Dodał, że targi w Kielcach to najważniejsze wydarzenie sektora obronnego w naszej części Europy i trzecie najważniejsze tego typu wydarzenie w Europie. "Dzisiaj Kielce stają się polską stolicą obronności, w rozpoczynającym się wydarzeniu weźmie udział kilkaset firm z całego świata prezentujących najnowocześniejsze uzbrojenie i sprzęt wojskowy" – zauważył Morawiecki.

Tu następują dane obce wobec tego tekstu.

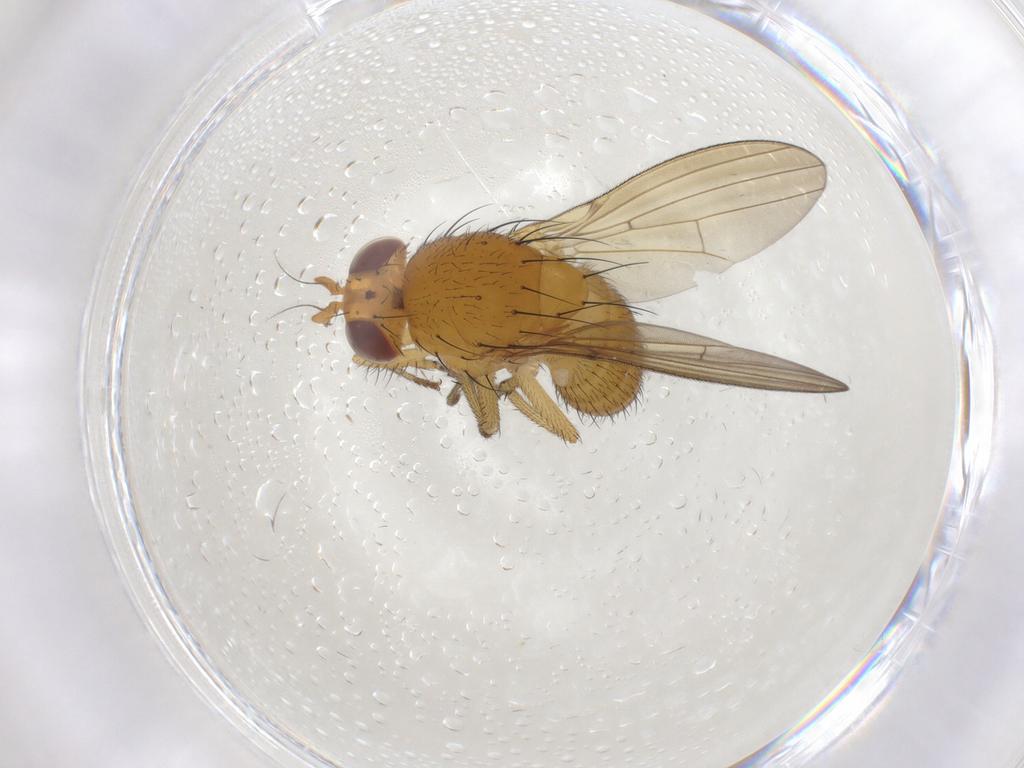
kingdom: Animalia
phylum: Arthropoda
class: Insecta
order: Diptera
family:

Minister obrony narodowej Mariusz Błaszczak zapewnił, że priorytetem polskiego rządu jest bezpieczeństwo. Dodał, że bardzo dobre wyniki gospodarcze kraju pozwoliły rządowi na stworzenie podstaw formalnych i finansowych dynamicznego rozwoju armii. Zaznaczył, że program modernizacji technicznej armii do 2026 r. opiewa na najwyższą w historii naszego kraju wartość 185 mld zł i jest o 45 mld większy niż wartość poprzedniego programu. "To tylko jeden etap w naszym procesie modernizacji, kolejny już przygotowujemy na bieżąco" - podkreślił szef MON.
Dodał, że prezydent przyjął już główne kierunki rozwoju sił zbrojnych na kolejną, piętnastoletnią perspektywę, a rząd omawia szczegółowe kierunki tego rozwoju. "Zakładam, że jeszcze jesienią będę miał sposobność podpisania planu modernizacji technicznej na okres 15 lat, do 2035 r." - zapowiedział Błaszczak.

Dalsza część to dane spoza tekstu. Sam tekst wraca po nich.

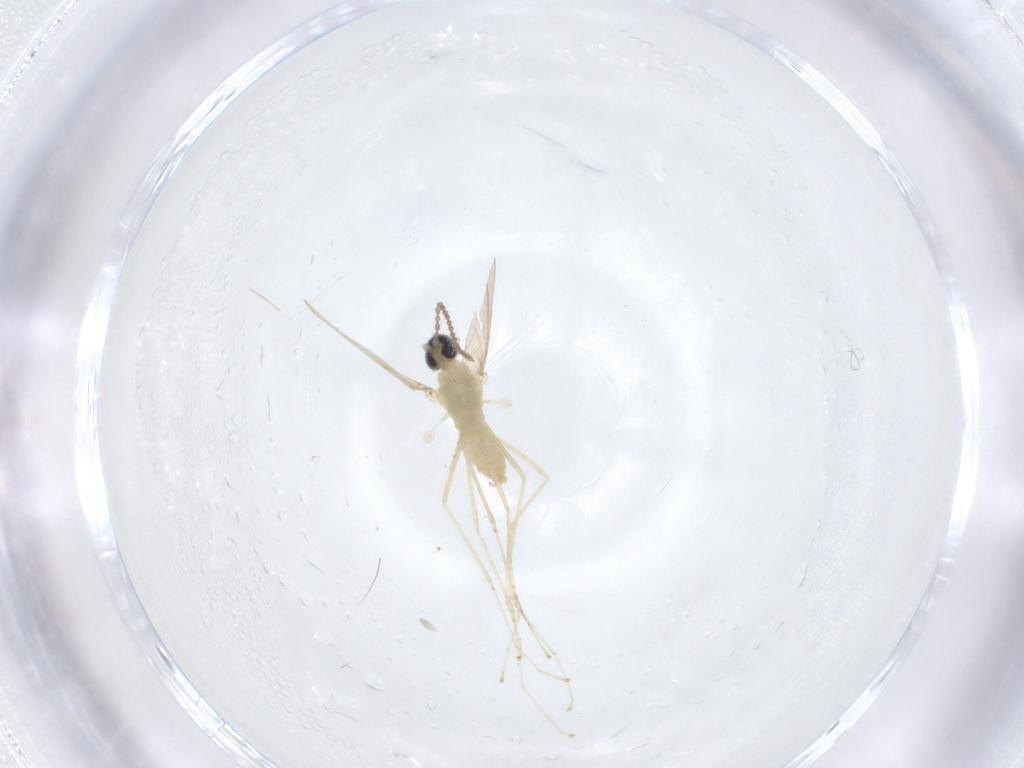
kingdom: Animalia
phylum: Arthropoda
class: Insecta
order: Diptera
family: Cecidomyiidae
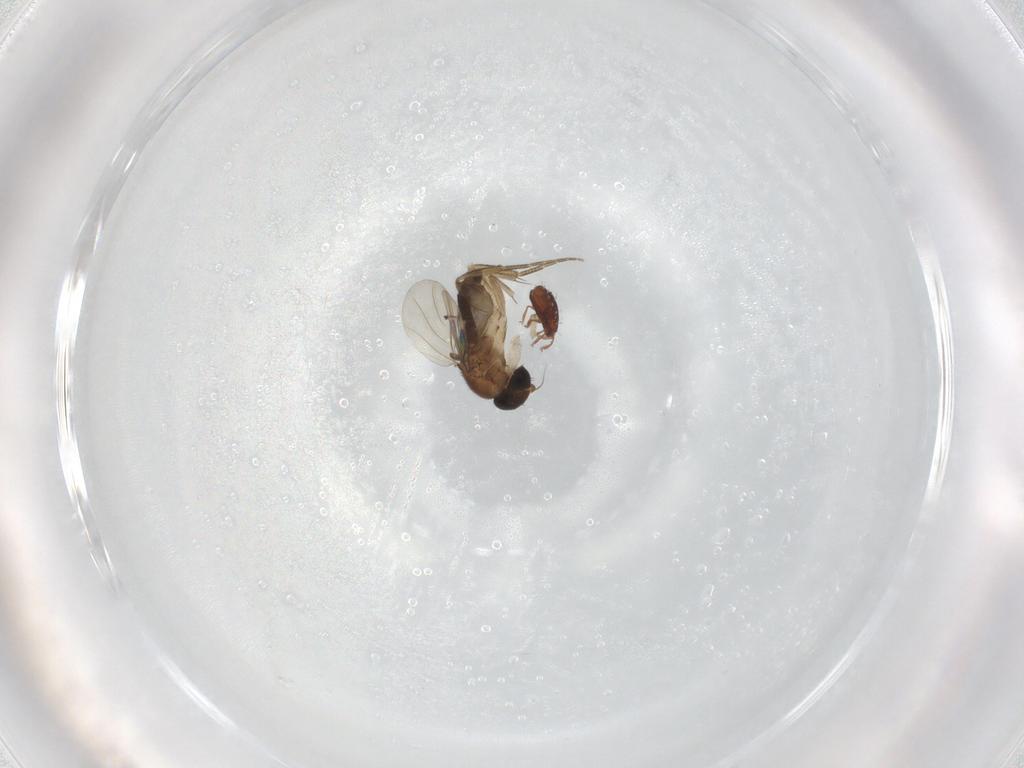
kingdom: Animalia
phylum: Arthropoda
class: Insecta
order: Diptera
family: Phoridae
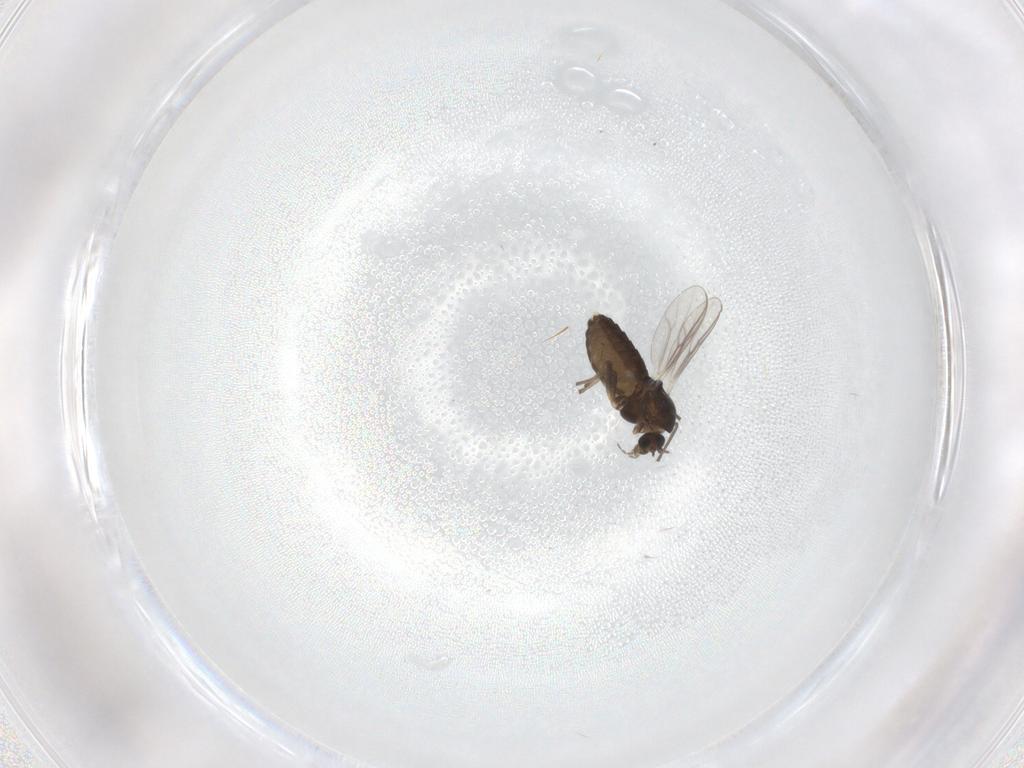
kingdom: Animalia
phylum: Arthropoda
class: Insecta
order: Diptera
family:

Przekonywał, że 15-letnia perspektywa planowania rozwoju "jest niezbędna, żebyśmy mogli utrzymać dynamikę modernizacji polskich sił zbrojnych, żebyśmy dalej mogli zwiększać liczebność Wojska Polskiego". W tym kontekście wymienił już zawarte umowy na dostarczenie przez USA systemów rakietowych Patriot i HIMARS. Dodał, że we wtorek na MSPO Polska złożyła zapytanie ofertowe dotyczące zakupu od USA ręcznych przeciwpancernych rakiet Javelin, które mają uzupełnić możliwości bojowe polskich żołnierzy, w tym żołnierzy Wojsk Obrony Terytorialnej.

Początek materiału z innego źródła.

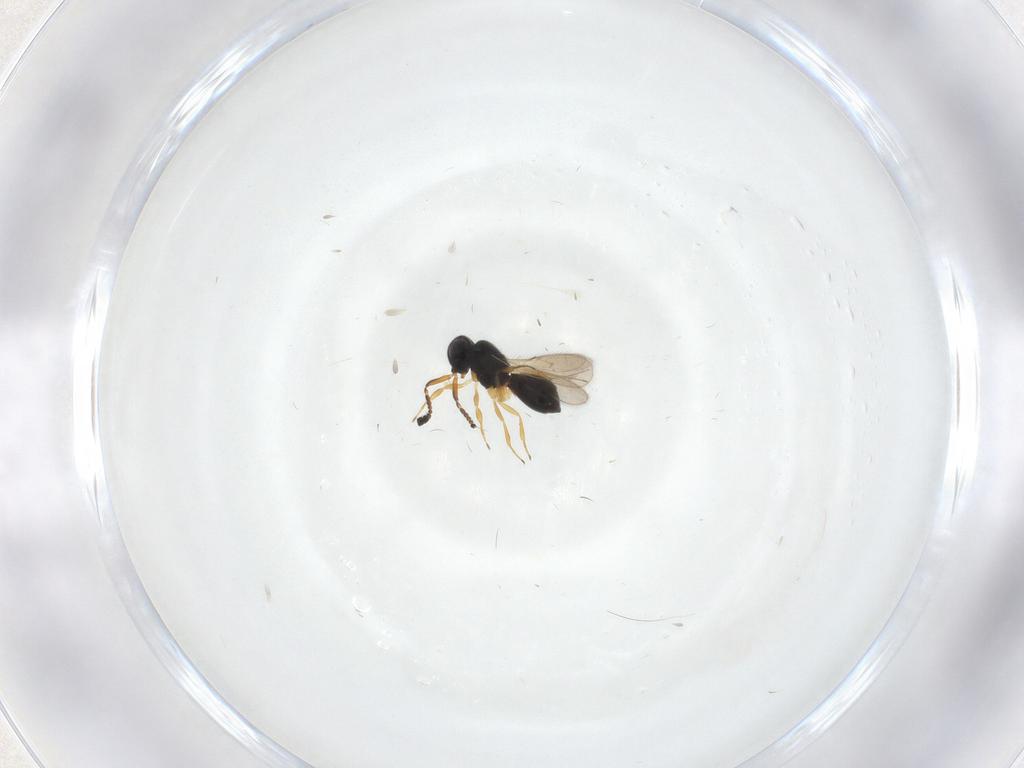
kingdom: Animalia
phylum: Arthropoda
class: Insecta
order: Hymenoptera
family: Scelionidae
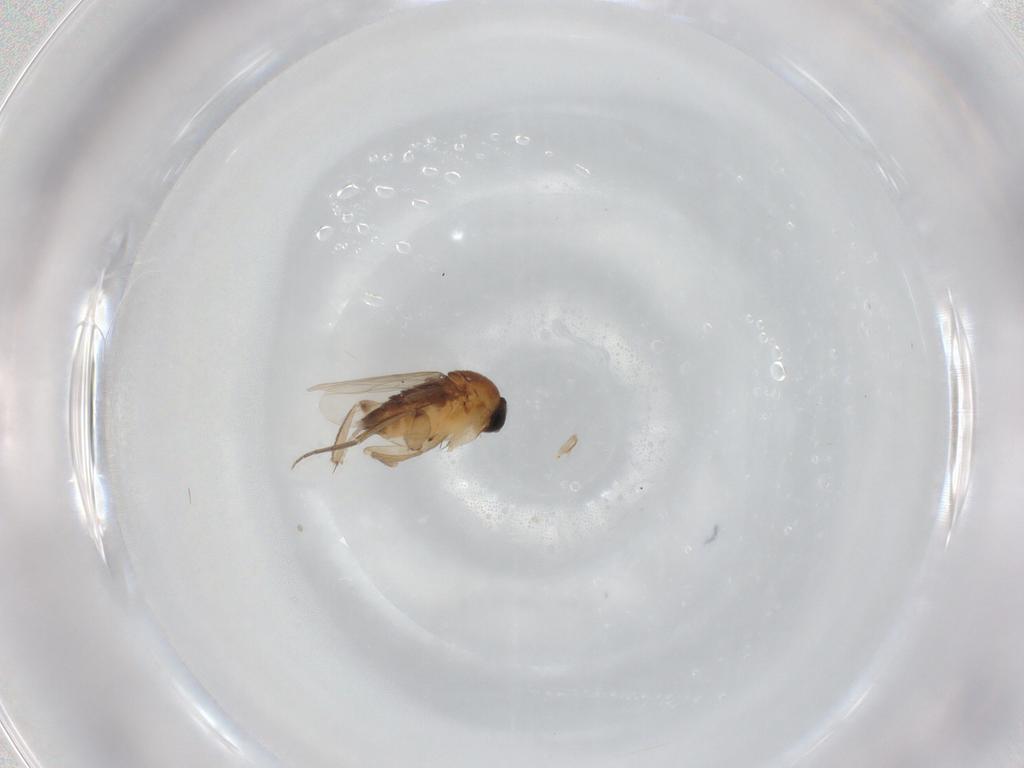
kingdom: Animalia
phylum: Arthropoda
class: Insecta
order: Diptera
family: Phoridae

Przypomniał też, że polska armia zawarła już kontrakt na zakup śmigłowców Black Hawk dla sił specjalnych i prowadzi rozmowy dotyczące zakupu od USA samolotów wielozadaniowych piątej generacji F-35. "Nie zapominamy o polskim przemyśle zbrojeniowym. Mamy świadomość tego że, żeby Polskie Wojsko było silne, polskie zaplecze zbrojeniowe musi być rozwinięte" - zapewniał szef MON. Dodał, że resort zwiększa zamówienia na sprzęt i uzbrojenie produkowane przez polskie zakłady wchodzące w skład PGZ.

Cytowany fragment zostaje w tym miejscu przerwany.